**Hardware design source files**
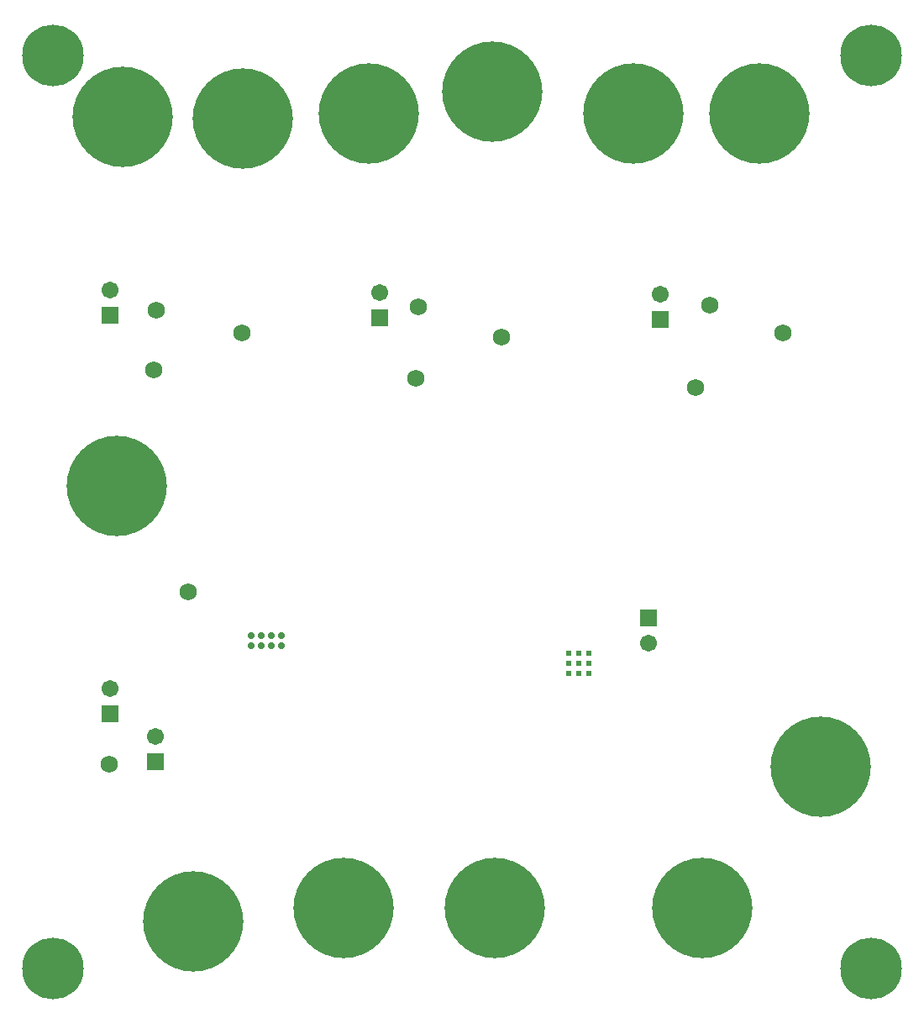
<source format=gbs>
%FSAX25Y25*%
%MOIN*%
G70*
G01*
G75*
G04 Layer_Color=16711935*
%ADD10R,0.05118X0.03937*%
G04:AMPARAMS|DCode=11|XSize=23.62mil|YSize=35.43mil|CornerRadius=5.91mil|HoleSize=0mil|Usage=FLASHONLY|Rotation=270.000|XOffset=0mil|YOffset=0mil|HoleType=Round|Shape=RoundedRectangle|*
%AMROUNDEDRECTD11*
21,1,0.02362,0.02362,0,0,270.0*
21,1,0.01181,0.03543,0,0,270.0*
1,1,0.01181,-0.01181,-0.00591*
1,1,0.01181,-0.01181,0.00591*
1,1,0.01181,0.01181,0.00591*
1,1,0.01181,0.01181,-0.00591*
%
%ADD11ROUNDEDRECTD11*%
%ADD12R,0.09055X0.09055*%
%ADD13R,0.00984X0.02756*%
%ADD14R,0.17087X0.09606*%
G04:AMPARAMS|DCode=15|XSize=23.62mil|YSize=35.43mil|CornerRadius=5.91mil|HoleSize=0mil|Usage=FLASHONLY|Rotation=0.000|XOffset=0mil|YOffset=0mil|HoleType=Round|Shape=RoundedRectangle|*
%AMROUNDEDRECTD15*
21,1,0.02362,0.02362,0,0,0.0*
21,1,0.01181,0.03543,0,0,0.0*
1,1,0.01181,0.00591,-0.01181*
1,1,0.01181,-0.00591,-0.01181*
1,1,0.01181,-0.00591,0.01181*
1,1,0.01181,0.00591,0.01181*
%
%ADD15ROUNDEDRECTD15*%
%ADD16O,0.02165X0.05709*%
%ADD17O,0.02165X0.05709*%
%ADD18O,0.01181X0.03500*%
%ADD19R,0.11201X0.06500*%
%ADD20R,0.04331X0.06693*%
%ADD21R,0.06693X0.04331*%
%ADD22O,0.01378X0.05315*%
%ADD23R,0.12205X0.11811*%
G04:AMPARAMS|DCode=24|XSize=31.5mil|YSize=86.61mil|CornerRadius=7.87mil|HoleSize=0mil|Usage=FLASHONLY|Rotation=180.000|XOffset=0mil|YOffset=0mil|HoleType=Round|Shape=RoundedRectangle|*
%AMROUNDEDRECTD24*
21,1,0.03150,0.07087,0,0,180.0*
21,1,0.01575,0.08661,0,0,180.0*
1,1,0.01575,-0.00787,0.03543*
1,1,0.01575,0.00787,0.03543*
1,1,0.01575,0.00787,-0.03543*
1,1,0.01575,-0.00787,-0.03543*
%
%ADD24ROUNDEDRECTD24*%
%ADD25R,0.08661X0.24803*%
%ADD26R,0.03543X0.03150*%
%ADD27C,0.01181*%
%ADD28C,0.01260*%
%ADD29C,0.02756*%
%ADD30C,0.01024*%
%ADD31C,0.03150*%
%ADD32C,0.01969*%
%ADD33C,0.03937*%
%ADD34C,0.01102*%
%ADD35C,0.00984*%
%ADD36C,0.00906*%
%ADD37C,0.02362*%
%ADD38C,0.01000*%
%ADD39C,0.01575*%
%ADD40C,0.00866*%
%ADD41C,0.03543*%
%ADD42C,0.01299*%
%ADD43C,0.01063*%
%ADD44C,0.06000*%
%ADD45R,0.05906X0.05906*%
%ADD46C,0.05906*%
%ADD47C,0.23622*%
%ADD48C,0.38976*%
%ADD49C,0.01969*%
%ADD50C,0.01575*%
%ADD51C,0.00394*%
%ADD52C,0.00787*%
%ADD53C,0.00600*%
%ADD54C,0.00669*%
%ADD55R,0.05918X0.04737*%
G04:AMPARAMS|DCode=56|XSize=31.62mil|YSize=43.43mil|CornerRadius=9.91mil|HoleSize=0mil|Usage=FLASHONLY|Rotation=270.000|XOffset=0mil|YOffset=0mil|HoleType=Round|Shape=RoundedRectangle|*
%AMROUNDEDRECTD56*
21,1,0.03162,0.02362,0,0,270.0*
21,1,0.01181,0.04343,0,0,270.0*
1,1,0.01981,-0.01181,-0.00591*
1,1,0.01981,-0.01181,0.00591*
1,1,0.01981,0.01181,0.00591*
1,1,0.01981,0.01181,-0.00591*
%
%ADD56ROUNDEDRECTD56*%
%ADD57R,0.09855X0.09855*%
%ADD58R,0.01784X0.03556*%
%ADD59R,0.17887X0.10406*%
G04:AMPARAMS|DCode=60|XSize=31.62mil|YSize=43.43mil|CornerRadius=9.91mil|HoleSize=0mil|Usage=FLASHONLY|Rotation=0.000|XOffset=0mil|YOffset=0mil|HoleType=Round|Shape=RoundedRectangle|*
%AMROUNDEDRECTD60*
21,1,0.03162,0.02362,0,0,0.0*
21,1,0.01181,0.04343,0,0,0.0*
1,1,0.01981,0.00591,-0.01181*
1,1,0.01981,-0.00591,-0.01181*
1,1,0.01981,-0.00591,0.01181*
1,1,0.01981,0.00591,0.01181*
%
%ADD60ROUNDEDRECTD60*%
%ADD61O,0.02965X0.06509*%
%ADD62O,0.02965X0.06509*%
%ADD63O,0.01981X0.04300*%
%ADD64R,0.12001X0.07300*%
%ADD65R,0.05131X0.07493*%
%ADD66R,0.07493X0.05131*%
%ADD67O,0.02178X0.06115*%
%ADD68R,0.13005X0.12611*%
G04:AMPARAMS|DCode=69|XSize=39.5mil|YSize=94.61mil|CornerRadius=11.87mil|HoleSize=0mil|Usage=FLASHONLY|Rotation=180.000|XOffset=0mil|YOffset=0mil|HoleType=Round|Shape=RoundedRectangle|*
%AMROUNDEDRECTD69*
21,1,0.03950,0.07087,0,0,180.0*
21,1,0.01575,0.09461,0,0,180.0*
1,1,0.02375,-0.00787,0.03543*
1,1,0.02375,0.00787,0.03543*
1,1,0.02375,0.00787,-0.03543*
1,1,0.02375,-0.00787,-0.03543*
%
%ADD69ROUNDEDRECTD69*%
%ADD70R,0.09461X0.25603*%
%ADD71R,0.04343X0.03950*%
%ADD72C,0.06800*%
%ADD73R,0.06706X0.06706*%
%ADD74C,0.06706*%
%ADD75C,0.24422*%
%ADD76C,0.39776*%
%ADD77C,0.02769*%
%ADD78C,0.02375*%
D72*
X0134500Y0207000D02*
D03*
X0152400Y0363600D02*
D03*
X0187400Y0378100D02*
D03*
X0256400Y0360100D02*
D03*
X0290400Y0376600D02*
D03*
X0367400Y0356600D02*
D03*
X0401900Y0378100D02*
D03*
X0166000Y0275500D02*
D03*
X0153400Y0387100D02*
D03*
X0257400Y0388600D02*
D03*
X0372900Y0389100D02*
D03*
D73*
X0348500Y0265000D02*
D03*
X0153000Y0208000D02*
D03*
X0353400Y0383600D02*
D03*
X0241932Y0384100D02*
D03*
X0134900Y0385100D02*
D03*
X0134969Y0227000D02*
D03*
D74*
X0348500Y0255000D02*
D03*
X0153000Y0218000D02*
D03*
X0353400Y0393600D02*
D03*
X0241932Y0394100D02*
D03*
X0134900Y0395100D02*
D03*
X0134969Y0237000D02*
D03*
D75*
X0112205Y0488189D02*
D03*
X0437008D02*
D03*
X0112205Y0125984D02*
D03*
X0437008D02*
D03*
D76*
X0140000Y0463800D02*
D03*
X0187600Y0463200D02*
D03*
X0237500Y0465000D02*
D03*
X0286600Y0473700D02*
D03*
X0342500Y0465000D02*
D03*
X0392500D02*
D03*
X0417000Y0206000D02*
D03*
X0370000Y0150000D02*
D03*
X0227500D02*
D03*
X0168000Y0144800D02*
D03*
X0137500Y0317500D02*
D03*
X0287500Y0150000D02*
D03*
D77*
X0191094Y0254032D02*
D03*
Y0257969D02*
D03*
X0195032Y0254032D02*
D03*
Y0257969D02*
D03*
X0198969Y0254032D02*
D03*
Y0257969D02*
D03*
X0202906Y0254032D02*
D03*
Y0257969D02*
D03*
D78*
X0324937Y0243126D02*
D03*
X0317063D02*
D03*
X0321000D02*
D03*
X0324937Y0251000D02*
D03*
Y0247063D02*
D03*
X0317063D02*
D03*
Y0251000D02*
D03*
X0321000Y0247063D02*
D03*
Y0251000D02*
D03*
M02*

</source>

**Task directions**
Starting at the line with "X0417000Y0206000D02*", copy each line through the end of the data, both ends included, and give nothing else.

**Written answer**
X0417000Y0206000D02*
D03*
X0370000Y0150000D02*
D03*
X0227500D02*
D03*
X0168000Y0144800D02*
D03*
X0137500Y0317500D02*
D03*
X0287500Y0150000D02*
D03*
D77*
X0191094Y0254032D02*
D03*
Y0257969D02*
D03*
X0195032Y0254032D02*
D03*
Y0257969D02*
D03*
X0198969Y0254032D02*
D03*
Y0257969D02*
D03*
X0202906Y0254032D02*
D03*
Y0257969D02*
D03*
D78*
X0324937Y0243126D02*
D03*
X0317063D02*
D03*
X0321000D02*
D03*
X0324937Y0251000D02*
D03*
Y0247063D02*
D03*
X0317063D02*
D03*
Y0251000D02*
D03*
X0321000Y0247063D02*
D03*
Y0251000D02*
D03*
M02*

</source>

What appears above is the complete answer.